Your objective >> The whole of the data must be transcribed exactly.

Data for analysis >>
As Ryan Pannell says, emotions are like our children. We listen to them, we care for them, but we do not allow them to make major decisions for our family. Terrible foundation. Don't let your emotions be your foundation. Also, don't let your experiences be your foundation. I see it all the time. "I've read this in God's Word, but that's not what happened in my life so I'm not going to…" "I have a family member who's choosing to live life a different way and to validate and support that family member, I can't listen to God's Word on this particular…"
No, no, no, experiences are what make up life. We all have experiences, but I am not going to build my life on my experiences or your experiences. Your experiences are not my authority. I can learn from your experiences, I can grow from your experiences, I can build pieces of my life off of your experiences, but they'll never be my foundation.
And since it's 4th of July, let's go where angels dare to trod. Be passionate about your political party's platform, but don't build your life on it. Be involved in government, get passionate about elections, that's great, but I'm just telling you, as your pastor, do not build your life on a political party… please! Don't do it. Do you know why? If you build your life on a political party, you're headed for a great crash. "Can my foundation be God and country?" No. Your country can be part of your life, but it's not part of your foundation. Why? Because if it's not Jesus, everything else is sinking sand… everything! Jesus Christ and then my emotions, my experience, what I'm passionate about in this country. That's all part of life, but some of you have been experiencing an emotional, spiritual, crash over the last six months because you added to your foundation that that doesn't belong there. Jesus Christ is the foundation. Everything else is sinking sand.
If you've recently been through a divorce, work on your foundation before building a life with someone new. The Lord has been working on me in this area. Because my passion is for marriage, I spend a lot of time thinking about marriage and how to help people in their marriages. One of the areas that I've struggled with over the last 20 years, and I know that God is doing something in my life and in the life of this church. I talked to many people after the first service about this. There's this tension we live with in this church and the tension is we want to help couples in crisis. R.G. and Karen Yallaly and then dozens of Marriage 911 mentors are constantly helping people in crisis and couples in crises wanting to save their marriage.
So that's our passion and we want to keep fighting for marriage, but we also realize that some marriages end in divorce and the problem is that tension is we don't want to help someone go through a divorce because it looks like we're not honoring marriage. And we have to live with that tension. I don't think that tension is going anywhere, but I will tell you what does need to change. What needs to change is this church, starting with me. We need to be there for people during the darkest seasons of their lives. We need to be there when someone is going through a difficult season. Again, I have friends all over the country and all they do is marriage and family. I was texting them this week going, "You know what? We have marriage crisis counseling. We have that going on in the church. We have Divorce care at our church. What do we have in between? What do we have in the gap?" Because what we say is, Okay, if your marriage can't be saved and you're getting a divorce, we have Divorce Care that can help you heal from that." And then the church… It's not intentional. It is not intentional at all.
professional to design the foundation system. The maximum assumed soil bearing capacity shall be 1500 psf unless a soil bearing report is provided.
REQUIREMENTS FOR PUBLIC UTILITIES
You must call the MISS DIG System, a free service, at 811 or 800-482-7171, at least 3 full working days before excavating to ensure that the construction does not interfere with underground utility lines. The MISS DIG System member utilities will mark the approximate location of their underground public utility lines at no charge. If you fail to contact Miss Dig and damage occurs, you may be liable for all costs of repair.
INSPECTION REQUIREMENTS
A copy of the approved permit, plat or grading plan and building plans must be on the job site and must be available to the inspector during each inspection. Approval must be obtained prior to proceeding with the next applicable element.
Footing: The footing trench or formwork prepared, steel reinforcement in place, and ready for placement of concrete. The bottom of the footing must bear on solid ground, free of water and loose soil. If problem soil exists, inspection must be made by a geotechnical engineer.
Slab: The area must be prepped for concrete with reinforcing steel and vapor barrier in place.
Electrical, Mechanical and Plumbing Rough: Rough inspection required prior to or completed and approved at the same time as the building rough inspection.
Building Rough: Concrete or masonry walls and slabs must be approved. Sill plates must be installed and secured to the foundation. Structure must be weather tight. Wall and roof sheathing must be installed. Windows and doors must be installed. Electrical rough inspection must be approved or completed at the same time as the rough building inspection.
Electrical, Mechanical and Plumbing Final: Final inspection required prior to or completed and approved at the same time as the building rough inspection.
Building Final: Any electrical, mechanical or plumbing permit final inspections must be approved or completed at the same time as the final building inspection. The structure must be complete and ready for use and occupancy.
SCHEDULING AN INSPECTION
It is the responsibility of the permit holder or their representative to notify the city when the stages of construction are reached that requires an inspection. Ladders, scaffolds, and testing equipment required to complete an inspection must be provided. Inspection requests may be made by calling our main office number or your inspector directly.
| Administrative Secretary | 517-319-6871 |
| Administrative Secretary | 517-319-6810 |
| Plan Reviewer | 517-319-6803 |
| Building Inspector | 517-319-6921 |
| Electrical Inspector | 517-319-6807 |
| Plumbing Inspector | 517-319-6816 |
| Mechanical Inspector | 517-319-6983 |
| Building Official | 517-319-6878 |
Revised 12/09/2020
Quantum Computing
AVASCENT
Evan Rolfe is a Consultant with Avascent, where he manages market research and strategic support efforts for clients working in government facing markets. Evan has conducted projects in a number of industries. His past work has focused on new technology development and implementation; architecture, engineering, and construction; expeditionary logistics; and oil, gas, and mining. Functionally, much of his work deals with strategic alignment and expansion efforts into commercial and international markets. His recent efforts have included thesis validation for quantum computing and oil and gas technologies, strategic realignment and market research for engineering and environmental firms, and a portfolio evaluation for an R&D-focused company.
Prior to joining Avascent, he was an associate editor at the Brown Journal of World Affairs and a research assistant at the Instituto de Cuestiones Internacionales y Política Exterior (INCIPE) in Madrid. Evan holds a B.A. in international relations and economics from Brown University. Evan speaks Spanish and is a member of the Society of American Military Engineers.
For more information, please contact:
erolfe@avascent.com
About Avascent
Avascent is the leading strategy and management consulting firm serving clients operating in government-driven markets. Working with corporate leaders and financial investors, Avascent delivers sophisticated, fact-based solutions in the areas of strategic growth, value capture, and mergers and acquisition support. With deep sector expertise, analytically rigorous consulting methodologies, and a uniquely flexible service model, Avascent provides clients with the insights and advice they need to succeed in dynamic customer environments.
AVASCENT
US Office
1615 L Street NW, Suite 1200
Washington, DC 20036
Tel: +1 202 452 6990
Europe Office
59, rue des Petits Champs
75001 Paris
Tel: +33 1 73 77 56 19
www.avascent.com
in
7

Answer section >>
As Ryan Pannell says, emotions are like our children. We listen to them, we care for them, but we do not allow them to make major decisions for our family. Terrible foundation. Don't let your emotions be your foundation. Also, don't let your experiences be your foundation. I see it all the time. "I've read this in God's Word, but that's not what happened in my life so I'm not going to…" "I have a family member who's choosing to live life a different way and to validate and support that family member, I can't listen to God's Word on this particular…"
No, no, no, experiences are what make up life. We all have experiences, but I am not going to build my life on my experiences or your experiences. Your experiences are not my authority. I can learn from your experiences, I can grow from your experiences, I can build pieces of my life off of your experiences, but they'll never be my foundation.
And since it's 4th of July, let's go where angels dare to trod. Be passionate about your political party's platform, but don't build your life on it. Be involved in government, get passionate about elections, that's great, but I'm just telling you, as your pastor, do not build your life on a political party… please! Don't do it. Do you know why? If you build your life on a political party, you're headed for a great crash. "Can my foundation be God and country?" No. Your country can be part of your life, but it's not part of your foundation. Why? Because if it's not Jesus, everything else is sinking sand… everything! Jesus Christ and then my emotions, my experience, what I'm passionate about in this country. That's all part of life, but some of you have been experiencing an emotional, spiritual, crash over the last six months because you added to your foundation that that doesn't belong there. Jesus Christ is the foundation. Everything else is sinking sand.
If you've recently been through a divorce, work on your foundation before building a life with someone new. The Lord has been working on me in this area. Because my passion is for marriage, I spend a lot of time thinking about marriage and how to help people in their marriages. One of the areas that I've struggled with over the last 20 years, and I know that God is doing something in my life and in the life of this church. I talked to many people after the first service about this. There's this tension we live with in this church and the tension is we want to help couples in crisis. R.G. and Karen Yallaly and then dozens of Marriage 911 mentors are constantly helping people in crisis and couples in crises wanting to save their marriage.
So that's our passion and we want to keep fighting for marriage, but we also realize that some marriages end in divorce and the problem is that tension is we don't want to help someone go through a divorce because it looks like we're not honoring marriage. And we have to live with that tension. I don't think that tension is going anywhere, but I will tell you what does need to change. What needs to change is this church, starting with me. We need to be there for people during the darkest seasons of their lives. We need to be there when someone is going through a difficult season. Again, I have friends all over the country and all they do is marriage and family. I was texting them this week going, "You know what? We have marriage crisis counseling. We have that going on in the church. We have Divorce care at our church. What do we have in between? What do we have in the gap?" Because what we say is, Okay, if your marriage can't be saved and you're getting a divorce, we have Divorce Care that can help you heal from that." And then the church… It's not intentional. It is not intentional at all.
professional to design the foundation system. The maximum assumed soil bearing capacity shall be 1500 psf unless a soil bearing report is provided.
REQUIREMENTS FOR PUBLIC UTILITIES
You must call the MISS DIG System, a free service, at 811 or 800-482-7171, at least 3 full working days before excavating to ensure that the construction does not interfere with underground utility lines. The MISS DIG System member utilities will mark the approximate location of their underground public utility lines at no charge. If you fail to contact Miss Dig and damage occurs, you may be liable for all costs of repair.
INSPECTION REQUIREMENTS
A copy of the approved permit, plat or grading plan and building plans must be on the job site and must be available to the inspector during each inspection. Approval must be obtained prior to proceeding with the next applicable element.
Footing: The footing trench or formwork prepared, steel reinforcement in place, and ready for placement of concrete. The bottom of the footing must bear on solid ground, free of water and loose soil. If problem soil exists, inspection must be made by a geotechnical engineer.
Slab: The area must be prepped for concrete with reinforcing steel and vapor barrier in place.
Electrical, Mechanical and Plumbing Rough: Rough inspection required prior to or completed and approved at the same time as the building rough inspection.
Building Rough: Concrete or masonry walls and slabs must be approved. Sill plates must be installed and secured to the foundation. Structure must be weather tight. Wall and roof sheathing must be installed. Windows and doors must be installed. Electrical rough inspection must be approved or completed at the same time as the rough building inspection.
Electrical, Mechanical and Plumbing Final: Final inspection required prior to or completed and approved at the same time as the building rough inspection.
Building Final: Any electrical, mechanical or plumbing permit final inspections must be approved or completed at the same time as the final building inspection. The structure must be complete and ready for use and occupancy.
SCHEDULING AN INSPECTION
It is the responsibility of the permit holder or their representative to notify the city when the stages of construction are reached that requires an inspection. Ladders, scaffolds, and testing equipment required to complete an inspection must be provided. Inspection requests may be made by calling our main office number or your inspector directly.
| Administrative Secretary | 517-319-6871 |
| Administrative Secretary | 517-319-6810 |
| Plan Reviewer | 517-319-6803 |
| Building Inspector | 517-319-6921 |
| Electrical Inspector | 517-319-6807 |
| Plumbing Inspector | 517-319-6816 |
| Mechanical Inspector | 517-319-6983 |
| Building Official | 517-319-6878 |
Revised 12/09/2020
Quantum Computing
AVASCENT
Evan Rolfe is a Consultant with Avascent, where he manages market research and strategic support efforts for clients working in government facing markets. Evan has conducted projects in a number of industries. His past work has focused on new technology development and implementation; architecture, engineering, and construction; expeditionary logistics; and oil, gas, and mining. Functionally, much of his work deals with strategic alignment and expansion efforts into commercial and international markets. His recent efforts have included thesis validation for quantum computing and oil and gas technologies, strategic realignment and market research for engineering and environmental firms, and a portfolio evaluation for an R&D-focused company.
Prior to joining Avascent, he was an associate editor at the Brown Journal of World Affairs and a research assistant at the Instituto de Cuestiones Internacionales y Política Exterior (INCIPE) in Madrid. Evan holds a B.A. in international relations and economics from Brown University. Evan speaks Spanish and is a member of the Society of American Military Engineers.
For more information, please contact:
erolfe@avascent.com
About Avascent
Avascent is the leading strategy and management consulting firm serving clients operating in government-driven markets. Working with corporate leaders and financial investors, Avascent delivers sophisticated, fact-based solutions in the areas of strategic growth, value capture, and mergers and acquisition support. With deep sector expertise, analytically rigorous consulting methodologies, and a uniquely flexible service model, Avascent provides clients with the insights and advice they need to succeed in dynamic customer environments.
AVASCENT
US Office
1615 L Street NW, Suite 1200
Washington, DC 20036
Tel: +1 202 452 6990
Europe Office
59, rue des Petits Champs
75001 Paris
Tel: +33 1 73 77 56 19
www.avascent.com
in
7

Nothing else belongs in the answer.